Thursday, September 19, 2013

Vegan Low Country Boil with Handmade Sausages

Week 2 Ravens vs. Browns (road game)

If you would have asked me a couple years ago what a "low country boil" is I would have looked at you dumbfounded. But when my brother went to Alabama to work for 7 months, he came back talking about this common backyard BBQ tradition. I thought, why can't you veganize it?  So we did.

Low Country Boil
The concept behind a low country boil is simple.  Take a bunch of seafood, sausages and veggies, add a ton of spices, liquid to cover and bring to a boil on an outdoor heat source.  While there are a few common ingredients, such as potatoes and corn, everything else it pretty much left up to you.  The spice mix varies, but I'd recommend going heavy on the flavor.  Why not?  The more complex the flavor profile the better.  The key to our boil was the bay leaves.  Other folks swear by Old Bay.

The number one takeaway is that its pretty hard to mess this up.  No matter what, a low country boil comes out tasting good and serving a crowd.  You are supposed to dump it on a picnic table covered in newspaper, but we just didn't have the capacity to do that.  Next time!

I could've taken the easy road and purchased my favorite Field Roast Sausages along with all the other ingredients.  Instead, I prepared handmade sausages for just the second time and they came out great.  Thanks to a bulk vital wheat gluten purchase, I had abundant supplies to create sausages from scratch.  The technique is interesting and one I picked up on from one of my favorite vegan chefs Alicia Simpson.

You start out making the sausages like nearly every other seitan recipe, dry ingredients in one bowl, wet in the other, knead together.  But here you roll the sausages out, wrap them in foil and steam them for 30-40 minutes before cooking.  The result is a plump, juicy vegan sausage loaded with your favorite spices and without any added oil.


Monday, September 16, 2013

Bud Light NFL "Quinoa Burger" Commerical

Many of you may have seen the new Bud Light commercial featuring the tailgater at the whim of his girlfriend cooking a tasteless quinoa burger. While Bud Light has little room to talk about being bland and tasteless, it certainly shines a light on our little corner of the parking lot. Not the most flattering portrayal of a vegan tailgate but we have come a long way. Touché Bud Light!

Tuesday, September 10, 2013

Sawwwce is Boss: Chocolate Habanero BBQ

Week 1: Browns vs. Dolphins

Tailgate season is back!  We had our first vegan tailgate of the year this past Sunday at the Muni Lot in Cleveland.  The nice weather, blind optimism about the season and amazing food made for a great atmosphere (we won't talk about what transpired on the field).

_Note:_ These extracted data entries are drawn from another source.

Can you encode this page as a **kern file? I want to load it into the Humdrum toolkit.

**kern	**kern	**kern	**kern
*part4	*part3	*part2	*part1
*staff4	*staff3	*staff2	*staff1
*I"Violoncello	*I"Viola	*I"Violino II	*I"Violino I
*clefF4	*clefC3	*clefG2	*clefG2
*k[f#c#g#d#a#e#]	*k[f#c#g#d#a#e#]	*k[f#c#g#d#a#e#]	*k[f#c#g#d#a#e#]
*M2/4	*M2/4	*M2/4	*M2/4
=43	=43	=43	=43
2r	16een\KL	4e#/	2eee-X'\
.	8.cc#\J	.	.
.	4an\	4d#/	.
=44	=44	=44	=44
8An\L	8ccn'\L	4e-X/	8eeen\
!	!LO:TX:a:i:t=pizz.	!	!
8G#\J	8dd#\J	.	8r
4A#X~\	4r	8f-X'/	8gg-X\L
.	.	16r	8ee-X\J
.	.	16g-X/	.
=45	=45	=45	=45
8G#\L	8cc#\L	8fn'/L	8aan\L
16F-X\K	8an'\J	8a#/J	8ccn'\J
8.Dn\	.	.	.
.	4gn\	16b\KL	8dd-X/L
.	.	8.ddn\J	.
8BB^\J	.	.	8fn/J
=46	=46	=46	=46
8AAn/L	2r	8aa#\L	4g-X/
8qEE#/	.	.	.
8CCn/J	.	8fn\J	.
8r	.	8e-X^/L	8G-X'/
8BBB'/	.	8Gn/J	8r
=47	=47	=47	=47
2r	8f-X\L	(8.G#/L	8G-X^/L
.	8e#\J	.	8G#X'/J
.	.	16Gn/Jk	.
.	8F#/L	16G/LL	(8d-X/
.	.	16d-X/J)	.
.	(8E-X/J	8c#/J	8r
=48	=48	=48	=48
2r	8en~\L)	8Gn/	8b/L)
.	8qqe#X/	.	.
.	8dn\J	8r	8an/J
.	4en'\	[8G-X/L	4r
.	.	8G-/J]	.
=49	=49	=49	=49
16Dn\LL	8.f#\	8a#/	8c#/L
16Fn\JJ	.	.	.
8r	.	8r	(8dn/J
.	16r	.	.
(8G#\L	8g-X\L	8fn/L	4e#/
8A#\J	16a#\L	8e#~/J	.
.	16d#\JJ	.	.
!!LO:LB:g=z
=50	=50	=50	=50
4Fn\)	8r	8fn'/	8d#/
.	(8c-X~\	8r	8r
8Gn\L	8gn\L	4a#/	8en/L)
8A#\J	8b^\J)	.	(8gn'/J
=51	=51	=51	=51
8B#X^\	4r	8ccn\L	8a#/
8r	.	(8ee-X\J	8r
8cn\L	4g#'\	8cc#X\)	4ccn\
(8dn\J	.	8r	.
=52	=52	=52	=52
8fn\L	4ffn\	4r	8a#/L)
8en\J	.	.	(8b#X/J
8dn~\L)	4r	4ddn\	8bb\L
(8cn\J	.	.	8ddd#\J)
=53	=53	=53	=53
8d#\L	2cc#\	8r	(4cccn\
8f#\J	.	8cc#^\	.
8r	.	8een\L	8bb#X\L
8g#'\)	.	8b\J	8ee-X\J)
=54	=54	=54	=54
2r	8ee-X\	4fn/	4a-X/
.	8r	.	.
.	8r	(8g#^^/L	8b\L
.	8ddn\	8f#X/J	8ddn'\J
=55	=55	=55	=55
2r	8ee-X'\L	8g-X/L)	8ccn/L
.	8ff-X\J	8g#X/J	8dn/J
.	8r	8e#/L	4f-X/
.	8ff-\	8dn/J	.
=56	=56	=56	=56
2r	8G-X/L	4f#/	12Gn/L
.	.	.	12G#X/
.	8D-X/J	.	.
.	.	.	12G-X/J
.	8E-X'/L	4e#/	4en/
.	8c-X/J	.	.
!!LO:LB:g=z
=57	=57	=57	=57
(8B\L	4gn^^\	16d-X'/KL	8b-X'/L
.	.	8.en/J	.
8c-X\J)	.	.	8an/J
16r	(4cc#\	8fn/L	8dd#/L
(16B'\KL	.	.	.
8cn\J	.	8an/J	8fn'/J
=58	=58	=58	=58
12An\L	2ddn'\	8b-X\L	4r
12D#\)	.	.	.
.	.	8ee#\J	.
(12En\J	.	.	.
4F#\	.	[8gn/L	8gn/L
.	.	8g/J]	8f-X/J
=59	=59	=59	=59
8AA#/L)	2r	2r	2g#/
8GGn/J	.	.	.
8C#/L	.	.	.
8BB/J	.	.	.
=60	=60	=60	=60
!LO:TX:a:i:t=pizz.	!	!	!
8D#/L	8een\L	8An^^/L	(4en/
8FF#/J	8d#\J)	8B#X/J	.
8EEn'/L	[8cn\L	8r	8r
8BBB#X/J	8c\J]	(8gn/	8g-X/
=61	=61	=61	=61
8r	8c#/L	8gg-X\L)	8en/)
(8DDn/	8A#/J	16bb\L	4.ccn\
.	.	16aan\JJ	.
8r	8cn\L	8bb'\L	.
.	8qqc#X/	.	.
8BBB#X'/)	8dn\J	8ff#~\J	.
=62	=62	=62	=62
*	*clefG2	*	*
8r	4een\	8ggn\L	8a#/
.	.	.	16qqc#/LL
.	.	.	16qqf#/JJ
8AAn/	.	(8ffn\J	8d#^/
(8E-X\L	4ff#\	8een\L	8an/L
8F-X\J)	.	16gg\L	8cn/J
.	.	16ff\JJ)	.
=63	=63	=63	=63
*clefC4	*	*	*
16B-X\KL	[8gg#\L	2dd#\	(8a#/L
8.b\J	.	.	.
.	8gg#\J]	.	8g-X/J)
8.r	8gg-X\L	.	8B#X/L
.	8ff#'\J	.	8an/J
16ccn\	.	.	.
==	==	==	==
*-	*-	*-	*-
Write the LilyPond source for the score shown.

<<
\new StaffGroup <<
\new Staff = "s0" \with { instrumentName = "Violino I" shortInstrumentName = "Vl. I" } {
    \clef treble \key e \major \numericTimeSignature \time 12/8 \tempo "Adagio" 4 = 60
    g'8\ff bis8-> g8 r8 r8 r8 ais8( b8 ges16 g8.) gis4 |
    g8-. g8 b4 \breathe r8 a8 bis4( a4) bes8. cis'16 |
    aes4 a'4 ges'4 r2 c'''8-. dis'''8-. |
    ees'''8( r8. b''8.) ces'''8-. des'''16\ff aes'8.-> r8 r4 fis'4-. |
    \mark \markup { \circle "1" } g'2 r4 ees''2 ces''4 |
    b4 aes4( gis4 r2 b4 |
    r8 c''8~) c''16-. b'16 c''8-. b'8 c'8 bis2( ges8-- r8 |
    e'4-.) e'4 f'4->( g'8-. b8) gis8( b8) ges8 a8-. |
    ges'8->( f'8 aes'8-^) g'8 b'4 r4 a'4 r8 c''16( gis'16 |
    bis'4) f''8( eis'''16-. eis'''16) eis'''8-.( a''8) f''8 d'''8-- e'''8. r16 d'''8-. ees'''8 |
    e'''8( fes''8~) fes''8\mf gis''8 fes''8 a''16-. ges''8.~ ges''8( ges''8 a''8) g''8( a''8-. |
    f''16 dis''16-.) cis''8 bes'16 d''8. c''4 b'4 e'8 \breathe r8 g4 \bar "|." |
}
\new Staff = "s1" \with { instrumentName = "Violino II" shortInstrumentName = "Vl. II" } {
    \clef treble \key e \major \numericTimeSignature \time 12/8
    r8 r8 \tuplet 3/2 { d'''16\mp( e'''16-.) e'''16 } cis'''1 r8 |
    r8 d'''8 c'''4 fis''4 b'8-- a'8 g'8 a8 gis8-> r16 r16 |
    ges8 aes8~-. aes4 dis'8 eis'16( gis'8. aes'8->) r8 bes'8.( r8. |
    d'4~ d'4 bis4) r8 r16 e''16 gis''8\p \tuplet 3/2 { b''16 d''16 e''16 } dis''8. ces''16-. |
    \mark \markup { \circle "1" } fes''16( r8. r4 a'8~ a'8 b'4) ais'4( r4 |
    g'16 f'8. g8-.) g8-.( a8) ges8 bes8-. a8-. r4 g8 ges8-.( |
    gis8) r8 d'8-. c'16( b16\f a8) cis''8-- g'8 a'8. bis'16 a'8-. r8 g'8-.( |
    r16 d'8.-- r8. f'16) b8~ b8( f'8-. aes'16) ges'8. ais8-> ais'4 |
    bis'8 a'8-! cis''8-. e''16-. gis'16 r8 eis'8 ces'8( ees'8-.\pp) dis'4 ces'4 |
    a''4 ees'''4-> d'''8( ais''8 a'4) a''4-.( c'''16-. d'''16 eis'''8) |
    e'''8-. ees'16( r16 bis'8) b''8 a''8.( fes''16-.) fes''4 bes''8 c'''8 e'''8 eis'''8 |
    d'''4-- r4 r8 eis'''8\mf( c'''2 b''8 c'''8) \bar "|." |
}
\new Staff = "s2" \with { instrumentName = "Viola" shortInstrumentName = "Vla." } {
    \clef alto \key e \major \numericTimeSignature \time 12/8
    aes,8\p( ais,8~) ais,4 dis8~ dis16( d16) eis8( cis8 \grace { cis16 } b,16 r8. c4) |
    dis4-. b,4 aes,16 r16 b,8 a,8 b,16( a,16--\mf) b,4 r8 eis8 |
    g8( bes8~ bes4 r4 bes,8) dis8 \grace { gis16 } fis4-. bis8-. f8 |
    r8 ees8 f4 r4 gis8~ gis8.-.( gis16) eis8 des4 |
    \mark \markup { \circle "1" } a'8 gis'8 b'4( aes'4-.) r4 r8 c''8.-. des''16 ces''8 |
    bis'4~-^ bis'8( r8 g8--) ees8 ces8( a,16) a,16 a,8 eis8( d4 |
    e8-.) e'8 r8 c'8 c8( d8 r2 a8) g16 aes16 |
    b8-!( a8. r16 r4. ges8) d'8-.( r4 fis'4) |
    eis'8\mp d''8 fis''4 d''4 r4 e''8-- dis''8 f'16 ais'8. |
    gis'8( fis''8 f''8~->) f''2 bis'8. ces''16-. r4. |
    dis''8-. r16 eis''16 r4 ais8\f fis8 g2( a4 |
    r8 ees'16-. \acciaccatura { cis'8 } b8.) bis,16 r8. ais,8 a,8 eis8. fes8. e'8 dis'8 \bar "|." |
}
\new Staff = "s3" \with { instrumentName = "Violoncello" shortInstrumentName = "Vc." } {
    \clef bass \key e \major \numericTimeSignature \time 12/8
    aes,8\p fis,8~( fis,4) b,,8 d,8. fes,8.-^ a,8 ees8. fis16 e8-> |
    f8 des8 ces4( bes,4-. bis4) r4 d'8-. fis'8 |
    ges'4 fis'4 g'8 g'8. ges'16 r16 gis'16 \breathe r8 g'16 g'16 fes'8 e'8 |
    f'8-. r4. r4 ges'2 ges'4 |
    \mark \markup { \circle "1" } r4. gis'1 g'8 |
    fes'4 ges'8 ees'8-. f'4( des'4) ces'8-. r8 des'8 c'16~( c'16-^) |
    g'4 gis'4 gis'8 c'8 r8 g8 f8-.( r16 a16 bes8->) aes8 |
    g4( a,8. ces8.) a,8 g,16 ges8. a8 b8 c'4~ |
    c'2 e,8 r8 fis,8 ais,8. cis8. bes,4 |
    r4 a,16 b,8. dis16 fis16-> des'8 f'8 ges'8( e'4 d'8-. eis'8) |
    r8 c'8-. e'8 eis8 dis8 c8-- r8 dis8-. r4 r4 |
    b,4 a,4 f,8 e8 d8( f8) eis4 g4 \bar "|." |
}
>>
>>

I purchased some chocolate habanero peppers at the Tremont Farmer's Market last week just because I thought they looked cool. This Amish guy sells a huge variety of hot peppers and I am always talking myself into buying them. I ended up using an entire pint of them in this BBQ sauce for the seitan ribs. The recipe for this sauce came off the top of my head, which I plan on doing more of this season.  Getting inspiration from the amazing vegan community is all well and good, but I want to contribute my own personal flare to the vegan scene.
Rib sandwich w/slaw, mac and cheese and chipotle kale

Sauces are vital for tailgates.  So much so, I have been collecting sauce bottles this offseason with the intention of making at least one homemade sauce per tailgate.  I will post several sauces on the blog throughout the season.  There is little value in buying a sauce at the store. Name the last time someones eyes lit up at a bottle of ketchup or honey mustard.  They are usually loaded with ingredients you can't pronounce to preserve its color and flavor.  Yuck.
There is nothing like making your own variation of your favorite sauce, like this twist on my favorite sauce, BBQ.  I've been dabbling in making BBQ sauce since my college days.  It is really quite simple because it involves a base number of ingredients and the rest is fully customizable.  Don't let the thought of making your own BBQ scare you... its very easy!  It involves sauteing finely chopped onions/garlic/peppers and adding them to tomato sauce/ketchup/puree with several key additions like apple cider vinegar, liquid smoke, ground mustard, vegan Worcestershire (no anchovies!), brown sugar or agave and other spices like paprika, cumin or oregano.  Don't worry if you can't get chocolate habaneros for this sauce, any variety will do.  Its brings the heat, so enjoy!